**WORK REQUIRED**: Turn the text of each item below into a numbered list with one line per entry, and omit any blank lines. Leave the pictures out of your answer.

**Page images with extracted text**:
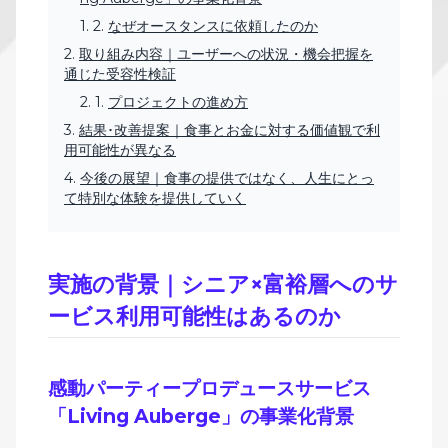
なぜオースタンスに依頼したのか
取り組み内容｜ユーザーへの状況・機会把握を
通じた受容性検証
プロジェクトの進め方
結果･改善提案｜食事とお金に対する価値観で利
用可能性が異なる
今後の展望｜食事の提供ではなく、人生にとっ
て特別な体験を提供していく
実施の背景｜シニア×富裕層へのサ
ービス利用可能性はあるのか
感動パーティープロデュースサービス
「Living Auberge」の事業化背景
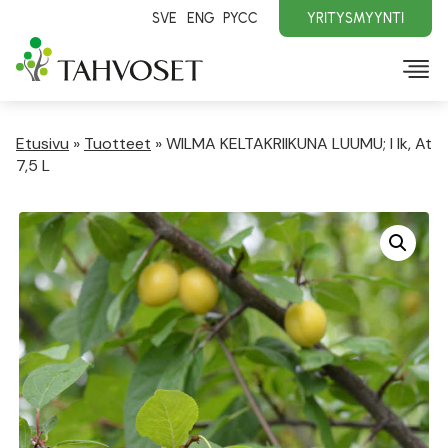
SVE
ENG
PYCC
YRITYSMYYNTI
Etusivu
»
Tuotteet
»
WILMA KELTAKRIIKUNA LUUMU; I lk, At
7,5 L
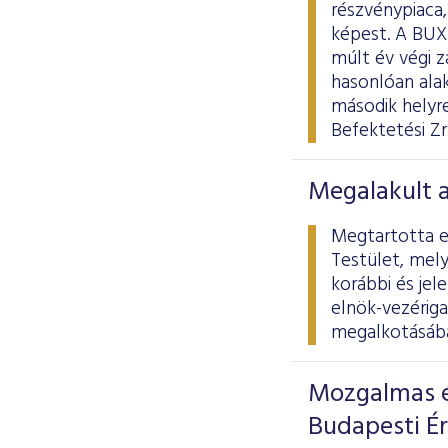
részvénypiaca
képest. A BUX
múlt év végi 
hasonlóan alak
második helyr
Befektetési Zr
Megalakult 
Megtartotta el
Testület, mely
korábbi és jel
elnök-vezériga
megalkotásába
Mozgalmas é
Budapesti É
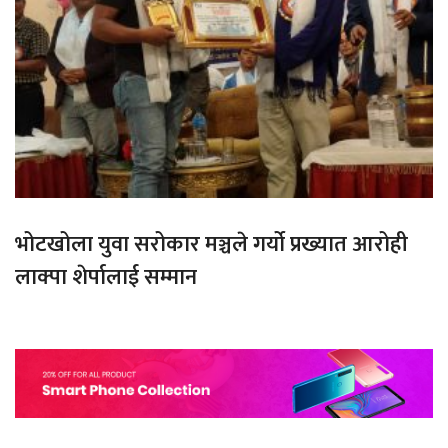
भोटखोला युवा सरोकार मञ्चले गर्यो प्रख्यात आरोही
लाक्पा शेर्पालाई सम्मान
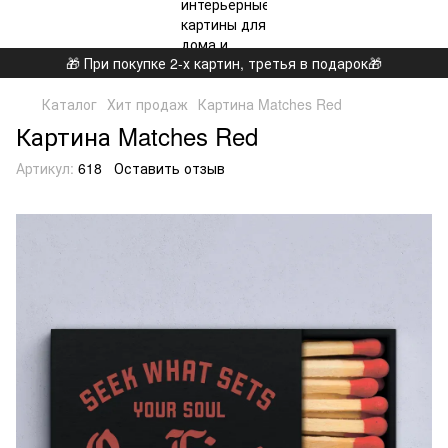
🎁 При покупке 2-х картин, третья в подарок🎁
Каталог
Хит продаж
Картина Matches Red
Картина Matches Red
Артикул:
618
Оставить отзыв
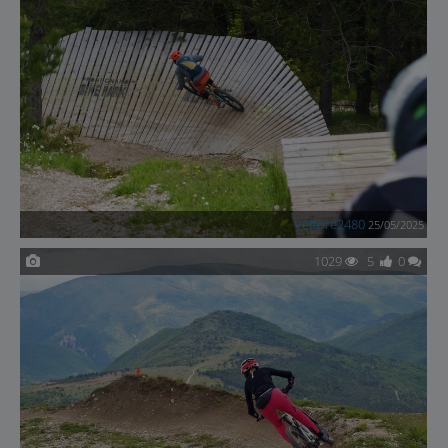
Vettore2480
25/05/2025
1029
5
0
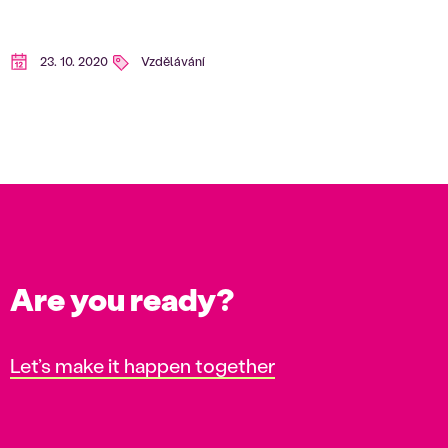
23. 10. 2020
Vzdělávání
Are you ready?
Let’s make it happen together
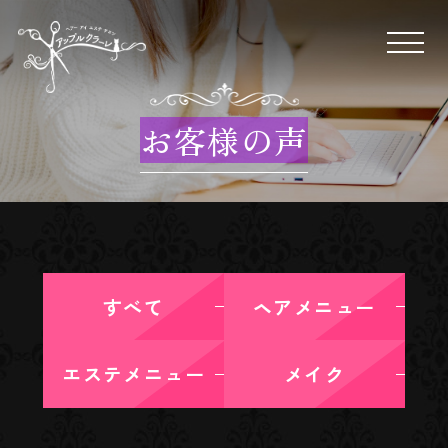
お客様の声
すべて
ヘアメニュー
エステメニュー
メイク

**SOLUTION TO THIS EXERCISE**:
1. なぜオースタンスに依頼したのか
2. 取り組み内容｜ユーザーへの状況・機会把握を
3. 通じた受容性検証
4. プロジェクトの進め方
5. 結果･改善提案｜食事とお金に対する価値観で利
6. 用可能性が異なる
7. 今後の展望｜食事の提供ではなく、人生にとっ
8. て特別な体験を提供していく
9. 実施の背景｜シニア×富裕層へのサ
10. ービス利用可能性はあるのか
11. 感動パーティープロデュースサービス
12. 「Living Auberge」の事業化背景
13. SVE
14. ENG
15. PYCC
16. YRITYSMYYNTI
17. Etusivu
18. »
19. Tuotteet
20. »
21. WILMA KELTAKRIIKUNA LUUMU; I lk, At
22. 7,5 L
23. részvénypiaca
24. képest. A BUX
25. múlt év végi 
26. hasonlóan alak
27. második helyr
28. Befektetési Zr
29. Megalakult 
30. Megtartotta el
31. Testület, mely
32. korábbi és jel
33. elnök-vezériga
34. megalkotásába
35. Mozgalmas é
36. Budapesti É
37. भोटखोला युवा सरोकार मञ्चले गर्यो प्रख्यात आरोही
38. लाक्पा शेर्पालाई सम्मान
39. 🎁 При покупке 2-х картин, третья в подарок🎁
40. Каталог
41. Хит продаж
42. Картина Matches Red
43. Картина Matches Red
44. Артикул:
45. 618
46. Оставить отзыв
47. Vettore2480
48. 25/05/2025
49. 1029
50. 5
51. 0
52. 23. 10. 2020
53. Vzdělávání
54. Are you ready?
55. Let’s make it happen together
56. お客様の声
57. すべて
58. ヘアメニュー
59. エステメニュー
60. メイク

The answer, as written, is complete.